Vermilion

“The lake was originally called Onamaniig which means ‘ochre’ because it was remembered by Anishinaabeg as a place that the people of the Red Ochre culture lived.”
                  —Margaret Noodin

The red eye 
of a loon
for vision,
depths of water

who can say 
what will pass 
as, protection
reeds

edges of place
are only
temporary,
circling

filters the blues
and greens
as they have 
always done

dives for minutes
crayfish, light re-
fracted, what could be
slowed

just enough 
to catch a meal
or your eye,
indelible flash, 

a crimson ribbon
ablaze, crossing 
the lake
where you stand 

watching 
just then
with the grasses
from shore.

Credit

Copyright © 2021 by Molly McGlennen.
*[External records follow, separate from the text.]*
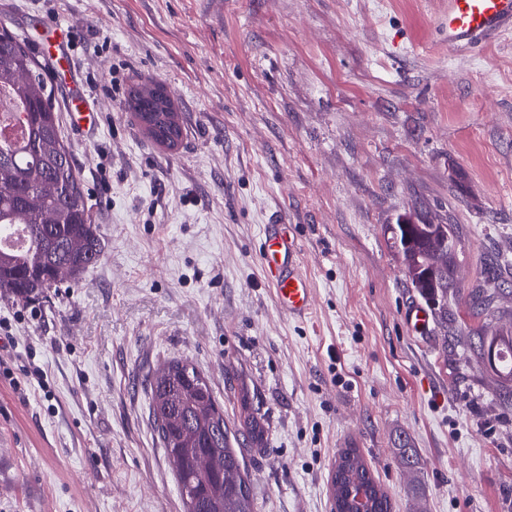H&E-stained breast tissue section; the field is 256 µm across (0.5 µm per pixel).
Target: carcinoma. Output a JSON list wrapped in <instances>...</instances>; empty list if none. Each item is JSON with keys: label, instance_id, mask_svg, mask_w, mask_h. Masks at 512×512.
<instances>
[{"label": "carcinoma", "instance_id": "obj_1", "mask_svg": "<svg viewBox=\"0 0 512 512\" xmlns=\"http://www.w3.org/2000/svg\"><path fill=\"white\" fill-rule=\"evenodd\" d=\"M10 89L22 106L6 114L24 130L20 142L0 140V232L15 224L27 229L21 251H0V296L27 301L64 282H76L101 257L97 225L84 201L81 178L60 132L52 90L37 71L25 40L0 31V89ZM161 85L144 83L129 91L136 119L143 108L156 121L141 129L169 147L182 135L179 113L170 99L157 96ZM385 232L412 287L437 305L435 317L448 327V261L453 249L448 225L388 224ZM472 313L490 323L505 316L497 305V289L485 284L471 299ZM479 354L504 381L512 383V340L490 354L479 341ZM150 414L172 466L185 512H255L253 491L241 451L233 448L224 409L213 387L192 363L180 358L163 362L149 377ZM242 437L263 442L261 418L247 398L241 399ZM359 482L373 495V512H391L385 491L362 455L347 448L336 459L332 477L336 512H346L347 487Z\"/></svg>", "mask_w": 512, "mask_h": 512}]
</instances>
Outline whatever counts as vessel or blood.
Wrapping results in <instances>:
<instances>
[{
    "label": "vessel or blood",
    "instance_id": "b4317fda",
    "mask_svg": "<svg viewBox=\"0 0 512 512\" xmlns=\"http://www.w3.org/2000/svg\"><path fill=\"white\" fill-rule=\"evenodd\" d=\"M511 30L512 0H448L449 51L477 47ZM298 255L287 225H267L262 241L267 277L280 308L301 318L312 309V286Z\"/></svg>",
    "mask_w": 512,
    "mask_h": 512
}]
</instances>
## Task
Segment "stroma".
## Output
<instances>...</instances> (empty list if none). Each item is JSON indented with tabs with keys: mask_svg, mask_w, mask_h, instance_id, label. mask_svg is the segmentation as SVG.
Returning a JSON list of instances; mask_svg holds the SVG:
<instances>
[{
	"mask_svg": "<svg viewBox=\"0 0 512 512\" xmlns=\"http://www.w3.org/2000/svg\"><path fill=\"white\" fill-rule=\"evenodd\" d=\"M55 92L103 254L77 283L0 297V512H183L150 416L171 358L210 381L244 446L257 512H335L358 449L394 512H512V399L470 343L487 273L512 309V32L448 51L446 0H0V24ZM164 84L176 148L127 106ZM99 115L83 135L72 97ZM450 225L448 325L419 302L384 232ZM287 224L313 287L284 313L262 229ZM415 448L416 472L397 458ZM241 408L242 412L240 415L241 418V427H242V437L243 441L246 439L251 440L252 442H263L264 440V429L263 424L261 422V416L258 417V413L254 412L245 396H242L241 399Z\"/></svg>",
	"mask_w": 512,
	"mask_h": 512,
	"instance_id": "1",
	"label": "stroma"
}]
</instances>
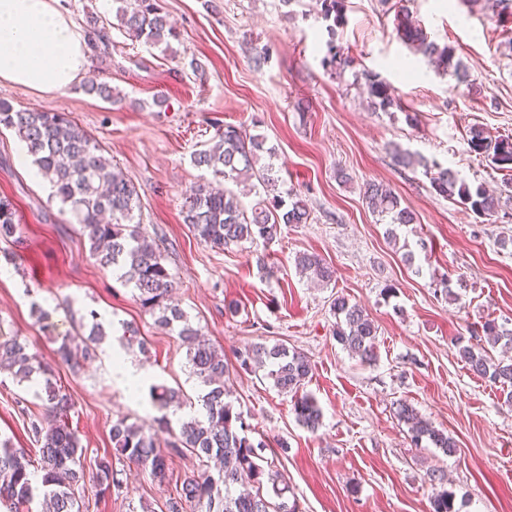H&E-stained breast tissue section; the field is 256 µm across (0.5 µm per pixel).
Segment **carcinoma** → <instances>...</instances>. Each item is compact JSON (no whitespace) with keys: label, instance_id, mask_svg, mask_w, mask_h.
Masks as SVG:
<instances>
[{"label":"carcinoma","instance_id":"1","mask_svg":"<svg viewBox=\"0 0 512 512\" xmlns=\"http://www.w3.org/2000/svg\"><path fill=\"white\" fill-rule=\"evenodd\" d=\"M345 0H321V13L326 19L343 21ZM118 26L134 42L149 46L166 45L178 33L168 20L158 0H137L128 8L125 0H113ZM395 29L398 37L415 49L438 73L454 77L456 85H472L470 72L456 51L430 38L421 21L406 5L394 4ZM88 46L96 55L108 54L109 30L98 16L87 18ZM364 93L373 109L389 112L400 107L391 86L379 75L363 76ZM0 125L15 132L25 143L28 155L42 176L54 188L55 196L68 207L80 232L90 243L91 253L104 268L119 272V278L133 289L141 308L152 315L155 323L180 337L187 348L191 374L205 388L201 396L202 416H191L171 426L168 412L182 409L180 394L163 385L150 387V398L159 410L156 425L144 427L125 418L112 422L109 437L113 448L135 465L149 471L159 483L169 479L170 459L190 453L199 461L200 470L183 479L176 496L167 502L168 512H182L183 505L194 503L205 512H298L297 503L282 500L286 484L283 475L273 469L262 456L267 448L264 439L250 436L241 412L231 400L225 386L229 367L224 351L194 326L187 313L169 303L174 289V275L156 242L141 231L137 192L133 180L120 169L107 165L99 155L100 145L64 112L16 110L0 102ZM470 149L486 154L502 171H512V138L492 140L481 126L469 130ZM274 151L265 147L260 134L232 125L217 129L214 144L193 154V163L210 172L212 178H201L186 191L183 222L204 243L219 249L258 241L268 245L280 238L282 226L307 224L311 211L302 196L281 189L283 181L275 174ZM430 182L436 193L459 199L478 216L497 211L500 199L484 187L473 188L448 168L431 170ZM251 184L262 189V195L246 206L227 183ZM363 197L381 219L387 221L386 235L397 241L396 229L416 223V214L401 204L394 190L380 182L366 184ZM20 232L17 209L11 199L0 198V238H15ZM295 265L307 279L327 284L334 270L319 256L307 252L295 257ZM336 318L333 338L352 356L363 363L377 358V327L364 309L342 295L331 302ZM89 337L76 342L70 336L60 337L56 349L59 359L73 373L97 358V337L102 326L97 314ZM479 342L458 340L457 355L467 370L492 384L512 387V362L494 360L489 348H512V331L486 320ZM239 368L248 372H264L282 394L294 397L293 412L299 425L314 432L321 423V411L315 400L299 394L313 374V363L305 353L275 343L252 345L238 352ZM0 368L10 372L19 383H35L44 377L38 397L44 413L28 414V434L38 445V459L33 461L22 448L13 447L8 439L0 440V504L9 512H25L42 491V512H83L85 491L83 448L78 432L69 425L73 408L71 395L53 382L51 368L28 351L27 343L18 336H0ZM397 418L408 428L411 442L428 443L452 454L457 444L444 431L422 418L409 403L396 404ZM98 491L104 495L119 486L114 478L112 460L104 456L97 461L94 476Z\"/></svg>","mask_w":512,"mask_h":512}]
</instances>
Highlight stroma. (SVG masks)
<instances>
[{
    "label": "stroma",
    "mask_w": 512,
    "mask_h": 512,
    "mask_svg": "<svg viewBox=\"0 0 512 512\" xmlns=\"http://www.w3.org/2000/svg\"><path fill=\"white\" fill-rule=\"evenodd\" d=\"M179 34L173 54L132 43L111 29L109 57H90L88 77L120 93L109 103L82 85L43 94L0 86L14 109L67 113L101 147L112 166L131 176L142 228L159 244L176 276L173 295L192 322L226 357L257 343H283L314 364L303 391L322 411L317 432L301 427L290 396L270 380L231 370L235 406L253 434L269 443L266 458L281 471L300 512H432L434 495L448 492L453 512H512V402L506 391L471 375L456 356L455 338L480 335L486 319L512 330V172L468 145L470 126L491 137L512 136V20L463 0H411L409 7L439 43L455 48L473 88L438 74L397 36L387 0H345V19L329 28L318 0H161ZM350 64H322L328 45ZM198 60L203 71L193 74ZM379 74L402 107H368L356 79ZM164 105H157V98ZM263 134L285 188L311 210L306 224L284 227L278 241L217 249L182 220L184 192L205 175L193 153L207 149L218 127ZM20 141L0 128V196L17 208L20 243L0 238V333L26 339L31 352L54 366L72 395L69 422L86 450V473L108 455L119 488L84 493L83 512H167L175 483L197 470L191 456L173 457L172 482L115 454L113 421L153 424L161 412L148 390L127 391L116 361L149 383L201 396L185 347L145 314L111 270L92 257L78 225L69 223L46 179H34L19 157ZM417 163L396 164L394 148ZM437 163L471 186L500 198L490 216L438 195L425 173ZM350 174L340 183L337 169ZM390 184L417 215L389 243L384 224L366 205V182ZM414 251V266L402 260ZM317 254L336 271L331 284L311 287L294 264ZM448 276L449 295L433 280ZM393 296H384L387 285ZM366 309L378 328L377 359L364 364L332 336L336 295ZM48 309L58 334L97 312L107 330L99 357L75 374L55 362V344L31 312ZM137 328L146 353H129L122 323ZM32 384L0 374V437L36 456L28 412H39ZM412 404L456 444L447 454L414 446L395 416L397 401Z\"/></svg>",
    "instance_id": "obj_1"
}]
</instances>
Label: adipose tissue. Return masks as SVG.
<instances>
[{"instance_id":"adipose-tissue-1","label":"adipose tissue","mask_w":512,"mask_h":512,"mask_svg":"<svg viewBox=\"0 0 512 512\" xmlns=\"http://www.w3.org/2000/svg\"><path fill=\"white\" fill-rule=\"evenodd\" d=\"M87 71V35L58 0H0V85L61 92Z\"/></svg>"}]
</instances>
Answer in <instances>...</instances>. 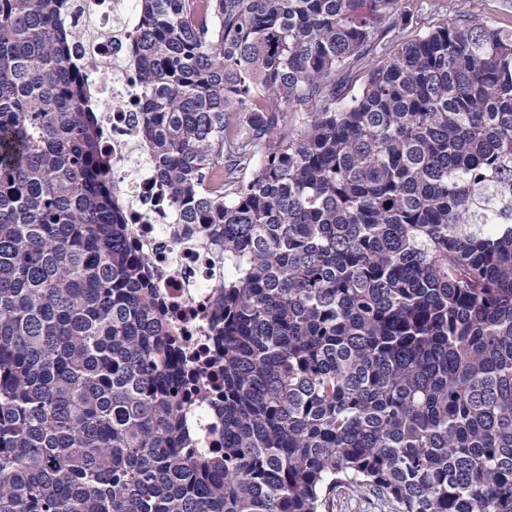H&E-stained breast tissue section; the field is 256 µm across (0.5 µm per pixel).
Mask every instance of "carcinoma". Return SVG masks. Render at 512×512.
I'll list each match as a JSON object with an SVG mask.
<instances>
[{
    "label": "carcinoma",
    "instance_id": "cac0c4a2",
    "mask_svg": "<svg viewBox=\"0 0 512 512\" xmlns=\"http://www.w3.org/2000/svg\"><path fill=\"white\" fill-rule=\"evenodd\" d=\"M66 11L0 0V512H512V27L376 64L401 0H137L145 147L224 245L190 453ZM186 423L196 432L197 448H222L224 445V424L214 417L208 408L189 395L183 403ZM388 510L376 498L367 497L352 501L342 500L338 505L335 501L333 512H387Z\"/></svg>",
    "mask_w": 512,
    "mask_h": 512
}]
</instances>
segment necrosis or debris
<instances>
[{"instance_id": "1", "label": "necrosis or debris", "mask_w": 512, "mask_h": 512, "mask_svg": "<svg viewBox=\"0 0 512 512\" xmlns=\"http://www.w3.org/2000/svg\"><path fill=\"white\" fill-rule=\"evenodd\" d=\"M68 5L71 62L94 84L101 101L98 121L109 140L114 176L128 201L131 241L151 259L155 302L181 345L189 381L215 388L222 379L211 332L224 261L220 247L203 236L199 225H191L188 239L172 234L177 217L165 204V190L142 145L140 81L125 55L139 30L136 0H68ZM183 407L199 447H222V420L195 397L186 398Z\"/></svg>"}]
</instances>
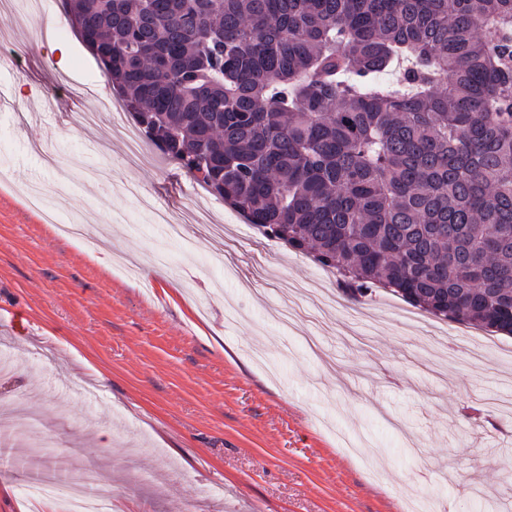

Originally published in Poem-a-Day on November 3, 2021, by the Academy of American Poets.

About this Poem

“Vermilion is one of the largest lakes in northern Minnesota. Official state documents boast its capacity for settler recreation, the ‘lake of the sunset glow.’ The lake was already named, however, before French fur traders ever translated what they deemed discovery. As Ojibwe language scholar, poet, and friend Margaret Noodin told me, the Anishinaabeg knew and named the place in a storied and cartographically rich way. For Native peoples, the land is carefully remembered and related to. Those are the stories that I am interested in telling through poetry, the ones that orient our relationship to places on Indigenous terms.”